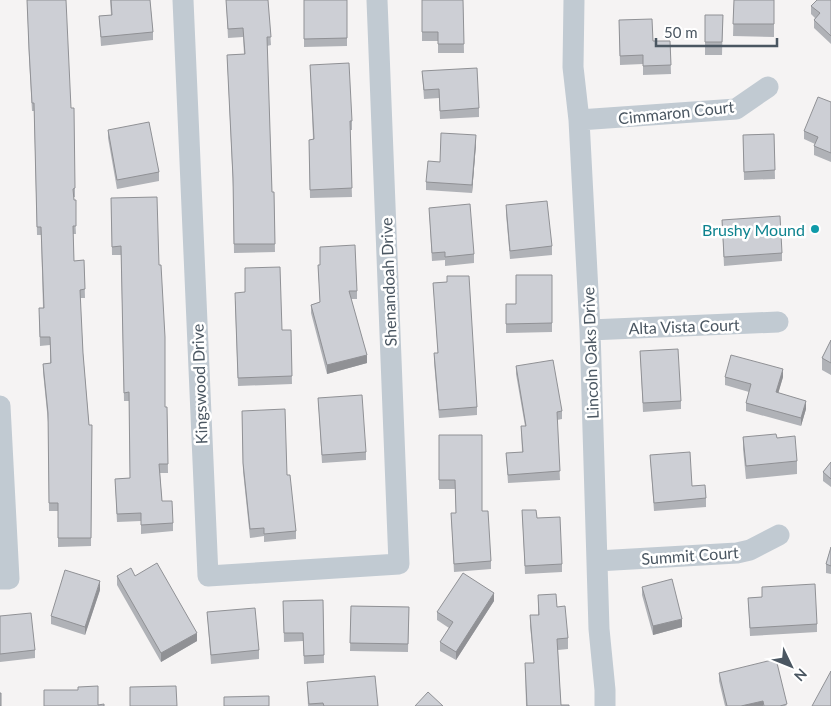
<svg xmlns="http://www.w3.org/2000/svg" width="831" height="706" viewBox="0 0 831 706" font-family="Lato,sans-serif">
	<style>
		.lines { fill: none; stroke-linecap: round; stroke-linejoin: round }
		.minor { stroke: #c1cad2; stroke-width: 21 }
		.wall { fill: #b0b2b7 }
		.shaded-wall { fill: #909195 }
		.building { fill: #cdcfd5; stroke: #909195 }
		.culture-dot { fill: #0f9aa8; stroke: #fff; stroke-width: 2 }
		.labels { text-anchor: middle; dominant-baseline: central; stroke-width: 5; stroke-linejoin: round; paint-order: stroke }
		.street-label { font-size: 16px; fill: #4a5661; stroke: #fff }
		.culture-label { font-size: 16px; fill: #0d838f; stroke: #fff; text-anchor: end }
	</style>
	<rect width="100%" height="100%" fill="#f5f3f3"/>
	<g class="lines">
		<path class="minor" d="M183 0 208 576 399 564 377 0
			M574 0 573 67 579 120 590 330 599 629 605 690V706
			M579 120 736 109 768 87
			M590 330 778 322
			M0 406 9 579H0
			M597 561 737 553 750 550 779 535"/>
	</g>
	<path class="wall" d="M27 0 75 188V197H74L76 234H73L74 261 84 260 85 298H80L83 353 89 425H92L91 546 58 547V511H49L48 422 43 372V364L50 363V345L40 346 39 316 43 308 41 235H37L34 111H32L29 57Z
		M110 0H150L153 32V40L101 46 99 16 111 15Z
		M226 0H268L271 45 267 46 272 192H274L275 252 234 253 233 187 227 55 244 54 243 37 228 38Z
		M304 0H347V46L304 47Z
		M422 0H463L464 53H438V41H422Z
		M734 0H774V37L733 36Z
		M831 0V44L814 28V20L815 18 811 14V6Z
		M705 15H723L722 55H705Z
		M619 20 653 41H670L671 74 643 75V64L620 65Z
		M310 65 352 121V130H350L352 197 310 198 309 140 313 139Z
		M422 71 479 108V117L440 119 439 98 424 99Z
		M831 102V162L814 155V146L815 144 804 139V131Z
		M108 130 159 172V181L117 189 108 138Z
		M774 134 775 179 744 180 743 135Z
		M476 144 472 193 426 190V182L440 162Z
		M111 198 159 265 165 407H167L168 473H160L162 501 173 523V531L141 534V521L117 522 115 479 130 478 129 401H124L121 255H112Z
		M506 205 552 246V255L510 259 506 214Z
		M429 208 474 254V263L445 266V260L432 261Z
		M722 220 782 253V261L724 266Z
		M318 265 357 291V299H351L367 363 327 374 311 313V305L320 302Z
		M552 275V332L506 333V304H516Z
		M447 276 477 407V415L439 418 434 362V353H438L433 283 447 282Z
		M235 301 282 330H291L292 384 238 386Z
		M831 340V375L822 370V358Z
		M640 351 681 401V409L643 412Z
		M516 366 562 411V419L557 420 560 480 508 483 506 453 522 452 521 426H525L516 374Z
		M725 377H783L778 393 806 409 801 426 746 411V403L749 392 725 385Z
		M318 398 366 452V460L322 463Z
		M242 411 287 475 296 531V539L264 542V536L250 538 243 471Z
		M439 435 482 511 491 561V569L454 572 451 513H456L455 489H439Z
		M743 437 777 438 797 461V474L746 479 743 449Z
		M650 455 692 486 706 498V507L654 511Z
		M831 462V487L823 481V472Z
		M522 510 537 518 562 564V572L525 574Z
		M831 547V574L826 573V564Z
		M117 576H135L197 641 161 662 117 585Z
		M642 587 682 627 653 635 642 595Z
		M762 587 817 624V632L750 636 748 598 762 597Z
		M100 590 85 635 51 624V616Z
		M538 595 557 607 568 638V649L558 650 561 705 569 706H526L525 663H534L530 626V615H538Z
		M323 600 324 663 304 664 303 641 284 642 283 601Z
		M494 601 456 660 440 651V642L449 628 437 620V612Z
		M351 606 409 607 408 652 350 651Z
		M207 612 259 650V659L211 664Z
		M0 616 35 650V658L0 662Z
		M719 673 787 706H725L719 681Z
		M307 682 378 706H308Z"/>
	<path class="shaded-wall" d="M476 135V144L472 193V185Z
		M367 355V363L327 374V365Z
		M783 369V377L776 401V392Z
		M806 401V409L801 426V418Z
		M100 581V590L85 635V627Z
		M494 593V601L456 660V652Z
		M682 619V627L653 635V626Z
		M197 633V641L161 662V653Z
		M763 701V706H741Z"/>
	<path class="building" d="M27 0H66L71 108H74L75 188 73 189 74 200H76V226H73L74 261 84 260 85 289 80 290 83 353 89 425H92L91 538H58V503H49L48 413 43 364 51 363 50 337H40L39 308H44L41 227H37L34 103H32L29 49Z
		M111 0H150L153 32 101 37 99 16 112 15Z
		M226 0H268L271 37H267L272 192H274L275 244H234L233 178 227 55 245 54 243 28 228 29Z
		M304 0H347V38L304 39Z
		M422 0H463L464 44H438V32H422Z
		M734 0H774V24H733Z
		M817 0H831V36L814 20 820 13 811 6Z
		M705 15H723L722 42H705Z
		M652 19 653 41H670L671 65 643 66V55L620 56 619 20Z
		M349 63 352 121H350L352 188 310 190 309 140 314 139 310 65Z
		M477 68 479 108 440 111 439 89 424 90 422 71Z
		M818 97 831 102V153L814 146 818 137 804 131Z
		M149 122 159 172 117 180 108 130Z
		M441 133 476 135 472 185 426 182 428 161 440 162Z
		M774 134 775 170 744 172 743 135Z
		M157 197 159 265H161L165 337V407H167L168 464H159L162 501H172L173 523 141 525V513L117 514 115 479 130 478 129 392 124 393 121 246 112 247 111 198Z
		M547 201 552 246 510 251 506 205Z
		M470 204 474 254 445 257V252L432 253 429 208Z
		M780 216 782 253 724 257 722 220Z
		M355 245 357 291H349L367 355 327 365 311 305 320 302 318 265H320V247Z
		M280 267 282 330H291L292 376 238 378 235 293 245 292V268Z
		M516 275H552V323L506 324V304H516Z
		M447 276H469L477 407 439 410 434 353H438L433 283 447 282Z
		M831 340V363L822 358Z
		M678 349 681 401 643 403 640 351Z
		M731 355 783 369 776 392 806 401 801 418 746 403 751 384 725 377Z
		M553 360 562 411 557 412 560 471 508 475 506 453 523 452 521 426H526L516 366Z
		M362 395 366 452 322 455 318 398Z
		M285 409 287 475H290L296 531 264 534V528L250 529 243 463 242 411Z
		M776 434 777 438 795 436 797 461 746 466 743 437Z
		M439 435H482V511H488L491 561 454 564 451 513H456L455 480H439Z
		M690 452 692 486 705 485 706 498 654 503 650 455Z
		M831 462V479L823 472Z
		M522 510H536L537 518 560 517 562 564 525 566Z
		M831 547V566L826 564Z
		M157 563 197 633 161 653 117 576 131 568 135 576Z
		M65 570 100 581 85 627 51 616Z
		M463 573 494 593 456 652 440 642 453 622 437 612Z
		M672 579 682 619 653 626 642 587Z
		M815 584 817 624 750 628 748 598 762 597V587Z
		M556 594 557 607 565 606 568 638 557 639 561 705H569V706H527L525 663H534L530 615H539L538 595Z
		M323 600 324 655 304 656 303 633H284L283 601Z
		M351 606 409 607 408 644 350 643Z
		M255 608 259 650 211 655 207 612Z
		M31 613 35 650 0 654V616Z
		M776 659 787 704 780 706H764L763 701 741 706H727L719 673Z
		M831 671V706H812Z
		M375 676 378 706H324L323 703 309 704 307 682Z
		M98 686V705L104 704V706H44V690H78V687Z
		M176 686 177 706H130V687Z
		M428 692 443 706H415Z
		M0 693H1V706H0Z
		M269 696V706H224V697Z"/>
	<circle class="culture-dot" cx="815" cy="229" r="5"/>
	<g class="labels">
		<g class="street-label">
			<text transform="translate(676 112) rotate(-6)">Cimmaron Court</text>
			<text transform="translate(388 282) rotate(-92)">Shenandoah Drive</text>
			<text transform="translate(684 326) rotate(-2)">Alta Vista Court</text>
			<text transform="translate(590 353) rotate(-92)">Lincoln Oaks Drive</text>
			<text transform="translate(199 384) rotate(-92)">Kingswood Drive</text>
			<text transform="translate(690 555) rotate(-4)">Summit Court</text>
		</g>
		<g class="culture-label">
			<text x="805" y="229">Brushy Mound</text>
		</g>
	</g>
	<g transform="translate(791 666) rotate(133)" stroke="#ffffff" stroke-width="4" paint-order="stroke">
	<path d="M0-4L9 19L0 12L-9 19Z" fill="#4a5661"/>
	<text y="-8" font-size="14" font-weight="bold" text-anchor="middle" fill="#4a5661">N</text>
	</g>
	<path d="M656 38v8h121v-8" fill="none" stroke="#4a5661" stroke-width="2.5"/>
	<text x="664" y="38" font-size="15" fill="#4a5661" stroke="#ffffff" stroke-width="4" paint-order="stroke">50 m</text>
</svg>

* * * * * * *

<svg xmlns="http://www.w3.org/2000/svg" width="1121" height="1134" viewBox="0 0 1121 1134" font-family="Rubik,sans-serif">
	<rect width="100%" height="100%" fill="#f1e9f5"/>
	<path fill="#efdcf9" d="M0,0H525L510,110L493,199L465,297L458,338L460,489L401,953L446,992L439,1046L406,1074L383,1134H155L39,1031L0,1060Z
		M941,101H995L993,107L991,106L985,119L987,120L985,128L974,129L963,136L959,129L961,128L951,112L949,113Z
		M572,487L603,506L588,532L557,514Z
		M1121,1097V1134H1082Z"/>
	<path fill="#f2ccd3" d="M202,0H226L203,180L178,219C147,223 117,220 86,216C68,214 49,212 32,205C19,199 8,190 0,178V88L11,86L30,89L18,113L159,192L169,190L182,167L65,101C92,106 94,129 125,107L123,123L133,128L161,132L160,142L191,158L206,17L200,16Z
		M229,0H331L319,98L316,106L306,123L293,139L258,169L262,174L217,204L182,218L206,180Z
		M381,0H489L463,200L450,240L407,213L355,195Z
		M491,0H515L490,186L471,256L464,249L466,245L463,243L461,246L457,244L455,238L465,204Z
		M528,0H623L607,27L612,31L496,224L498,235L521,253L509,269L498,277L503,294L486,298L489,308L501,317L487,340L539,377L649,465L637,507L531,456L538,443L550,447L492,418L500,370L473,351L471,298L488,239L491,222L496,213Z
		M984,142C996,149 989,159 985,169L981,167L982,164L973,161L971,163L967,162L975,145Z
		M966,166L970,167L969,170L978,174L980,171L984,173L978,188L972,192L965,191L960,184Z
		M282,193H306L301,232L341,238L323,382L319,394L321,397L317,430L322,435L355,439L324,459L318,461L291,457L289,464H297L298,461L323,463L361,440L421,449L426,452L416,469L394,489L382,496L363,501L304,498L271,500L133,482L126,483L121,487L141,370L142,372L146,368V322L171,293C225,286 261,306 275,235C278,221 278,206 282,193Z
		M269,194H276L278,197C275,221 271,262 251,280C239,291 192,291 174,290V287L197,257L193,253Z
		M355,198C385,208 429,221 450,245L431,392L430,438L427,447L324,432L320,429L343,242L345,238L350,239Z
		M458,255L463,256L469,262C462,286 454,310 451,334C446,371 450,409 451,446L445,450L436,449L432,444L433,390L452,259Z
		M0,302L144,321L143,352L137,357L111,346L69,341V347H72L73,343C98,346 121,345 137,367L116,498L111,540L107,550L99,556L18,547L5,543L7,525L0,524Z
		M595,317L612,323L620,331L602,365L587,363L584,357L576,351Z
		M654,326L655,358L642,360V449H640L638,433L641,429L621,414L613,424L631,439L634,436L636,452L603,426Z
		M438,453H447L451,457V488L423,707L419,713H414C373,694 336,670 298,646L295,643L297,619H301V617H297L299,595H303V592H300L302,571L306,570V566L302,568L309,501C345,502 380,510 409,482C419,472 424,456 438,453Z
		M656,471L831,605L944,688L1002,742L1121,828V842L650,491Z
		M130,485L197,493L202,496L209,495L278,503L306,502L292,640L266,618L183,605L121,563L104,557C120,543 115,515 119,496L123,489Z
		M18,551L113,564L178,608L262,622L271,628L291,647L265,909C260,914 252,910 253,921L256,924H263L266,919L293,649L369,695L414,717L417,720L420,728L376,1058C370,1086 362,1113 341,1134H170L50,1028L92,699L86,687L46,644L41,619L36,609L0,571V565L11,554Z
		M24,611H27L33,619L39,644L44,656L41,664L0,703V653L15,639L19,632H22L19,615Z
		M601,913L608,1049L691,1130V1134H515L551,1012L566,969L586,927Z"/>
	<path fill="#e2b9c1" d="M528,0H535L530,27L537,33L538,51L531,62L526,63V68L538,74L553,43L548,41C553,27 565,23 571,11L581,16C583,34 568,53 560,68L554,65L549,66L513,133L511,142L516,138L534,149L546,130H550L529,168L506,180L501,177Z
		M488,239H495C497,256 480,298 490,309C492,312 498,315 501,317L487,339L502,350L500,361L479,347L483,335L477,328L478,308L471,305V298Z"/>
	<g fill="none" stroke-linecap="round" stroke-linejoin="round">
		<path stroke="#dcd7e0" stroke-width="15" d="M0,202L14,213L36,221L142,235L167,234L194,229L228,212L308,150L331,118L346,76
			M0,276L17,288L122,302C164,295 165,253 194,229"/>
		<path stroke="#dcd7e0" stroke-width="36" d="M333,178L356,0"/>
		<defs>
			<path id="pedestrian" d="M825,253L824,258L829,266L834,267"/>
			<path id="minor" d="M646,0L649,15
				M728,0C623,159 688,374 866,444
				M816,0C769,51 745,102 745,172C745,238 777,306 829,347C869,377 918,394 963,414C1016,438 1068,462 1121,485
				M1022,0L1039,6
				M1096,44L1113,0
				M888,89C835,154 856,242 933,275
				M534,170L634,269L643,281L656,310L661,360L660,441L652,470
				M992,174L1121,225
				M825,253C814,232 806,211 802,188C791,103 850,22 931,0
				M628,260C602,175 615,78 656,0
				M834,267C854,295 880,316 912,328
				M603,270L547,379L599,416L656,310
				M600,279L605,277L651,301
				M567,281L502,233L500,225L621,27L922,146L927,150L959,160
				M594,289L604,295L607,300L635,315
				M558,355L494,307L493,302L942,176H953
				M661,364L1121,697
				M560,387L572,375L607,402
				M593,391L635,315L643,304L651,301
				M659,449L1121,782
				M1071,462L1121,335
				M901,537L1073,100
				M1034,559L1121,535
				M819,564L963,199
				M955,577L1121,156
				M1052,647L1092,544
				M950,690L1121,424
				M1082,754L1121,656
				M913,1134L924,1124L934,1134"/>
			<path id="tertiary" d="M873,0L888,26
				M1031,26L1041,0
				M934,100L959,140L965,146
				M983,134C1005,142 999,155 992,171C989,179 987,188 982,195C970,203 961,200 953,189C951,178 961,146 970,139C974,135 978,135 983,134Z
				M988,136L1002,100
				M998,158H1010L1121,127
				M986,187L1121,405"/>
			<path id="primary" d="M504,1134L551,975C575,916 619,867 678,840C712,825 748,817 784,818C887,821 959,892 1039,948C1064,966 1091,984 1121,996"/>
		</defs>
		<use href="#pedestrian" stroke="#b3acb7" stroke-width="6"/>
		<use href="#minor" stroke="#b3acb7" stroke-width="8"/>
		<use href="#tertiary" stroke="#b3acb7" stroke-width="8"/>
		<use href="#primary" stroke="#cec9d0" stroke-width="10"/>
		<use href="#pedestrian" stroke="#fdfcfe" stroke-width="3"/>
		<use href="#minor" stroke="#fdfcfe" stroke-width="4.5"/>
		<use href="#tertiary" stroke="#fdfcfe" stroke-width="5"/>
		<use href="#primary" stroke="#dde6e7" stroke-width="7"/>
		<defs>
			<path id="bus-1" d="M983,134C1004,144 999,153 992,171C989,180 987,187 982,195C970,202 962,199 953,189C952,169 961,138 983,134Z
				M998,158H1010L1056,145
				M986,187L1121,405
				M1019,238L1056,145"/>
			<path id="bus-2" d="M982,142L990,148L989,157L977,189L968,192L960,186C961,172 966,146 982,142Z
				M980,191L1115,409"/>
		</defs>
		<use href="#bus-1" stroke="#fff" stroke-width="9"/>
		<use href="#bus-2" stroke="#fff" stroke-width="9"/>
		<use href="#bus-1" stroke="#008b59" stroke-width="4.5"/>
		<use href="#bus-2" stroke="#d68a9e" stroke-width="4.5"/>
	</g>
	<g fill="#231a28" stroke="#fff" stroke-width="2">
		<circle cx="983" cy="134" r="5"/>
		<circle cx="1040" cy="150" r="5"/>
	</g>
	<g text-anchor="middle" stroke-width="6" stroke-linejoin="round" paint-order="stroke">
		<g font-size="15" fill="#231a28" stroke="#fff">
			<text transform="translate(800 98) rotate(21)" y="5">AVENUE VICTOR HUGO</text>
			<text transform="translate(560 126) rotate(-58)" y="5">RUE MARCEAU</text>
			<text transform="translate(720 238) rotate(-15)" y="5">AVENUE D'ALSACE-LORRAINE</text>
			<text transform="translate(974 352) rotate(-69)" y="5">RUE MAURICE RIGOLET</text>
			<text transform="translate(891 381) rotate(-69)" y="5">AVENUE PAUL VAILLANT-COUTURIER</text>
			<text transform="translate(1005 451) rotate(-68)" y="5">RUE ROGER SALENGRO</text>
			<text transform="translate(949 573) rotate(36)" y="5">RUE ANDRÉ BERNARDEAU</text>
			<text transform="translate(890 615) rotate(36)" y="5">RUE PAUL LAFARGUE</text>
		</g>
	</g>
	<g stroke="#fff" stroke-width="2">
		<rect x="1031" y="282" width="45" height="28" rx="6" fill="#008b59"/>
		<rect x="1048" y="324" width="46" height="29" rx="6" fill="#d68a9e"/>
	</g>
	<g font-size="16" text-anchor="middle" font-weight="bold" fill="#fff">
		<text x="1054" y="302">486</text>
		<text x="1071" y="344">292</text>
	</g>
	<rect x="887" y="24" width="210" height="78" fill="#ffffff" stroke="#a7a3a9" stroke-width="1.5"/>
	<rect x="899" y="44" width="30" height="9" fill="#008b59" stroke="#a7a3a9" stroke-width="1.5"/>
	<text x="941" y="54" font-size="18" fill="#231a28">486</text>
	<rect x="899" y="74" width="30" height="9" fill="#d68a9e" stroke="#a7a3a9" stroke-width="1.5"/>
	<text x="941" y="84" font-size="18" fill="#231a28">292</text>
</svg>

* * * * * * *

Work required: Copy out every line of the listing where the word "lines" occurs.

Response:
		.lines { fill: none; stroke-linecap: round; stroke-linejoin: round }
	<g class="lines">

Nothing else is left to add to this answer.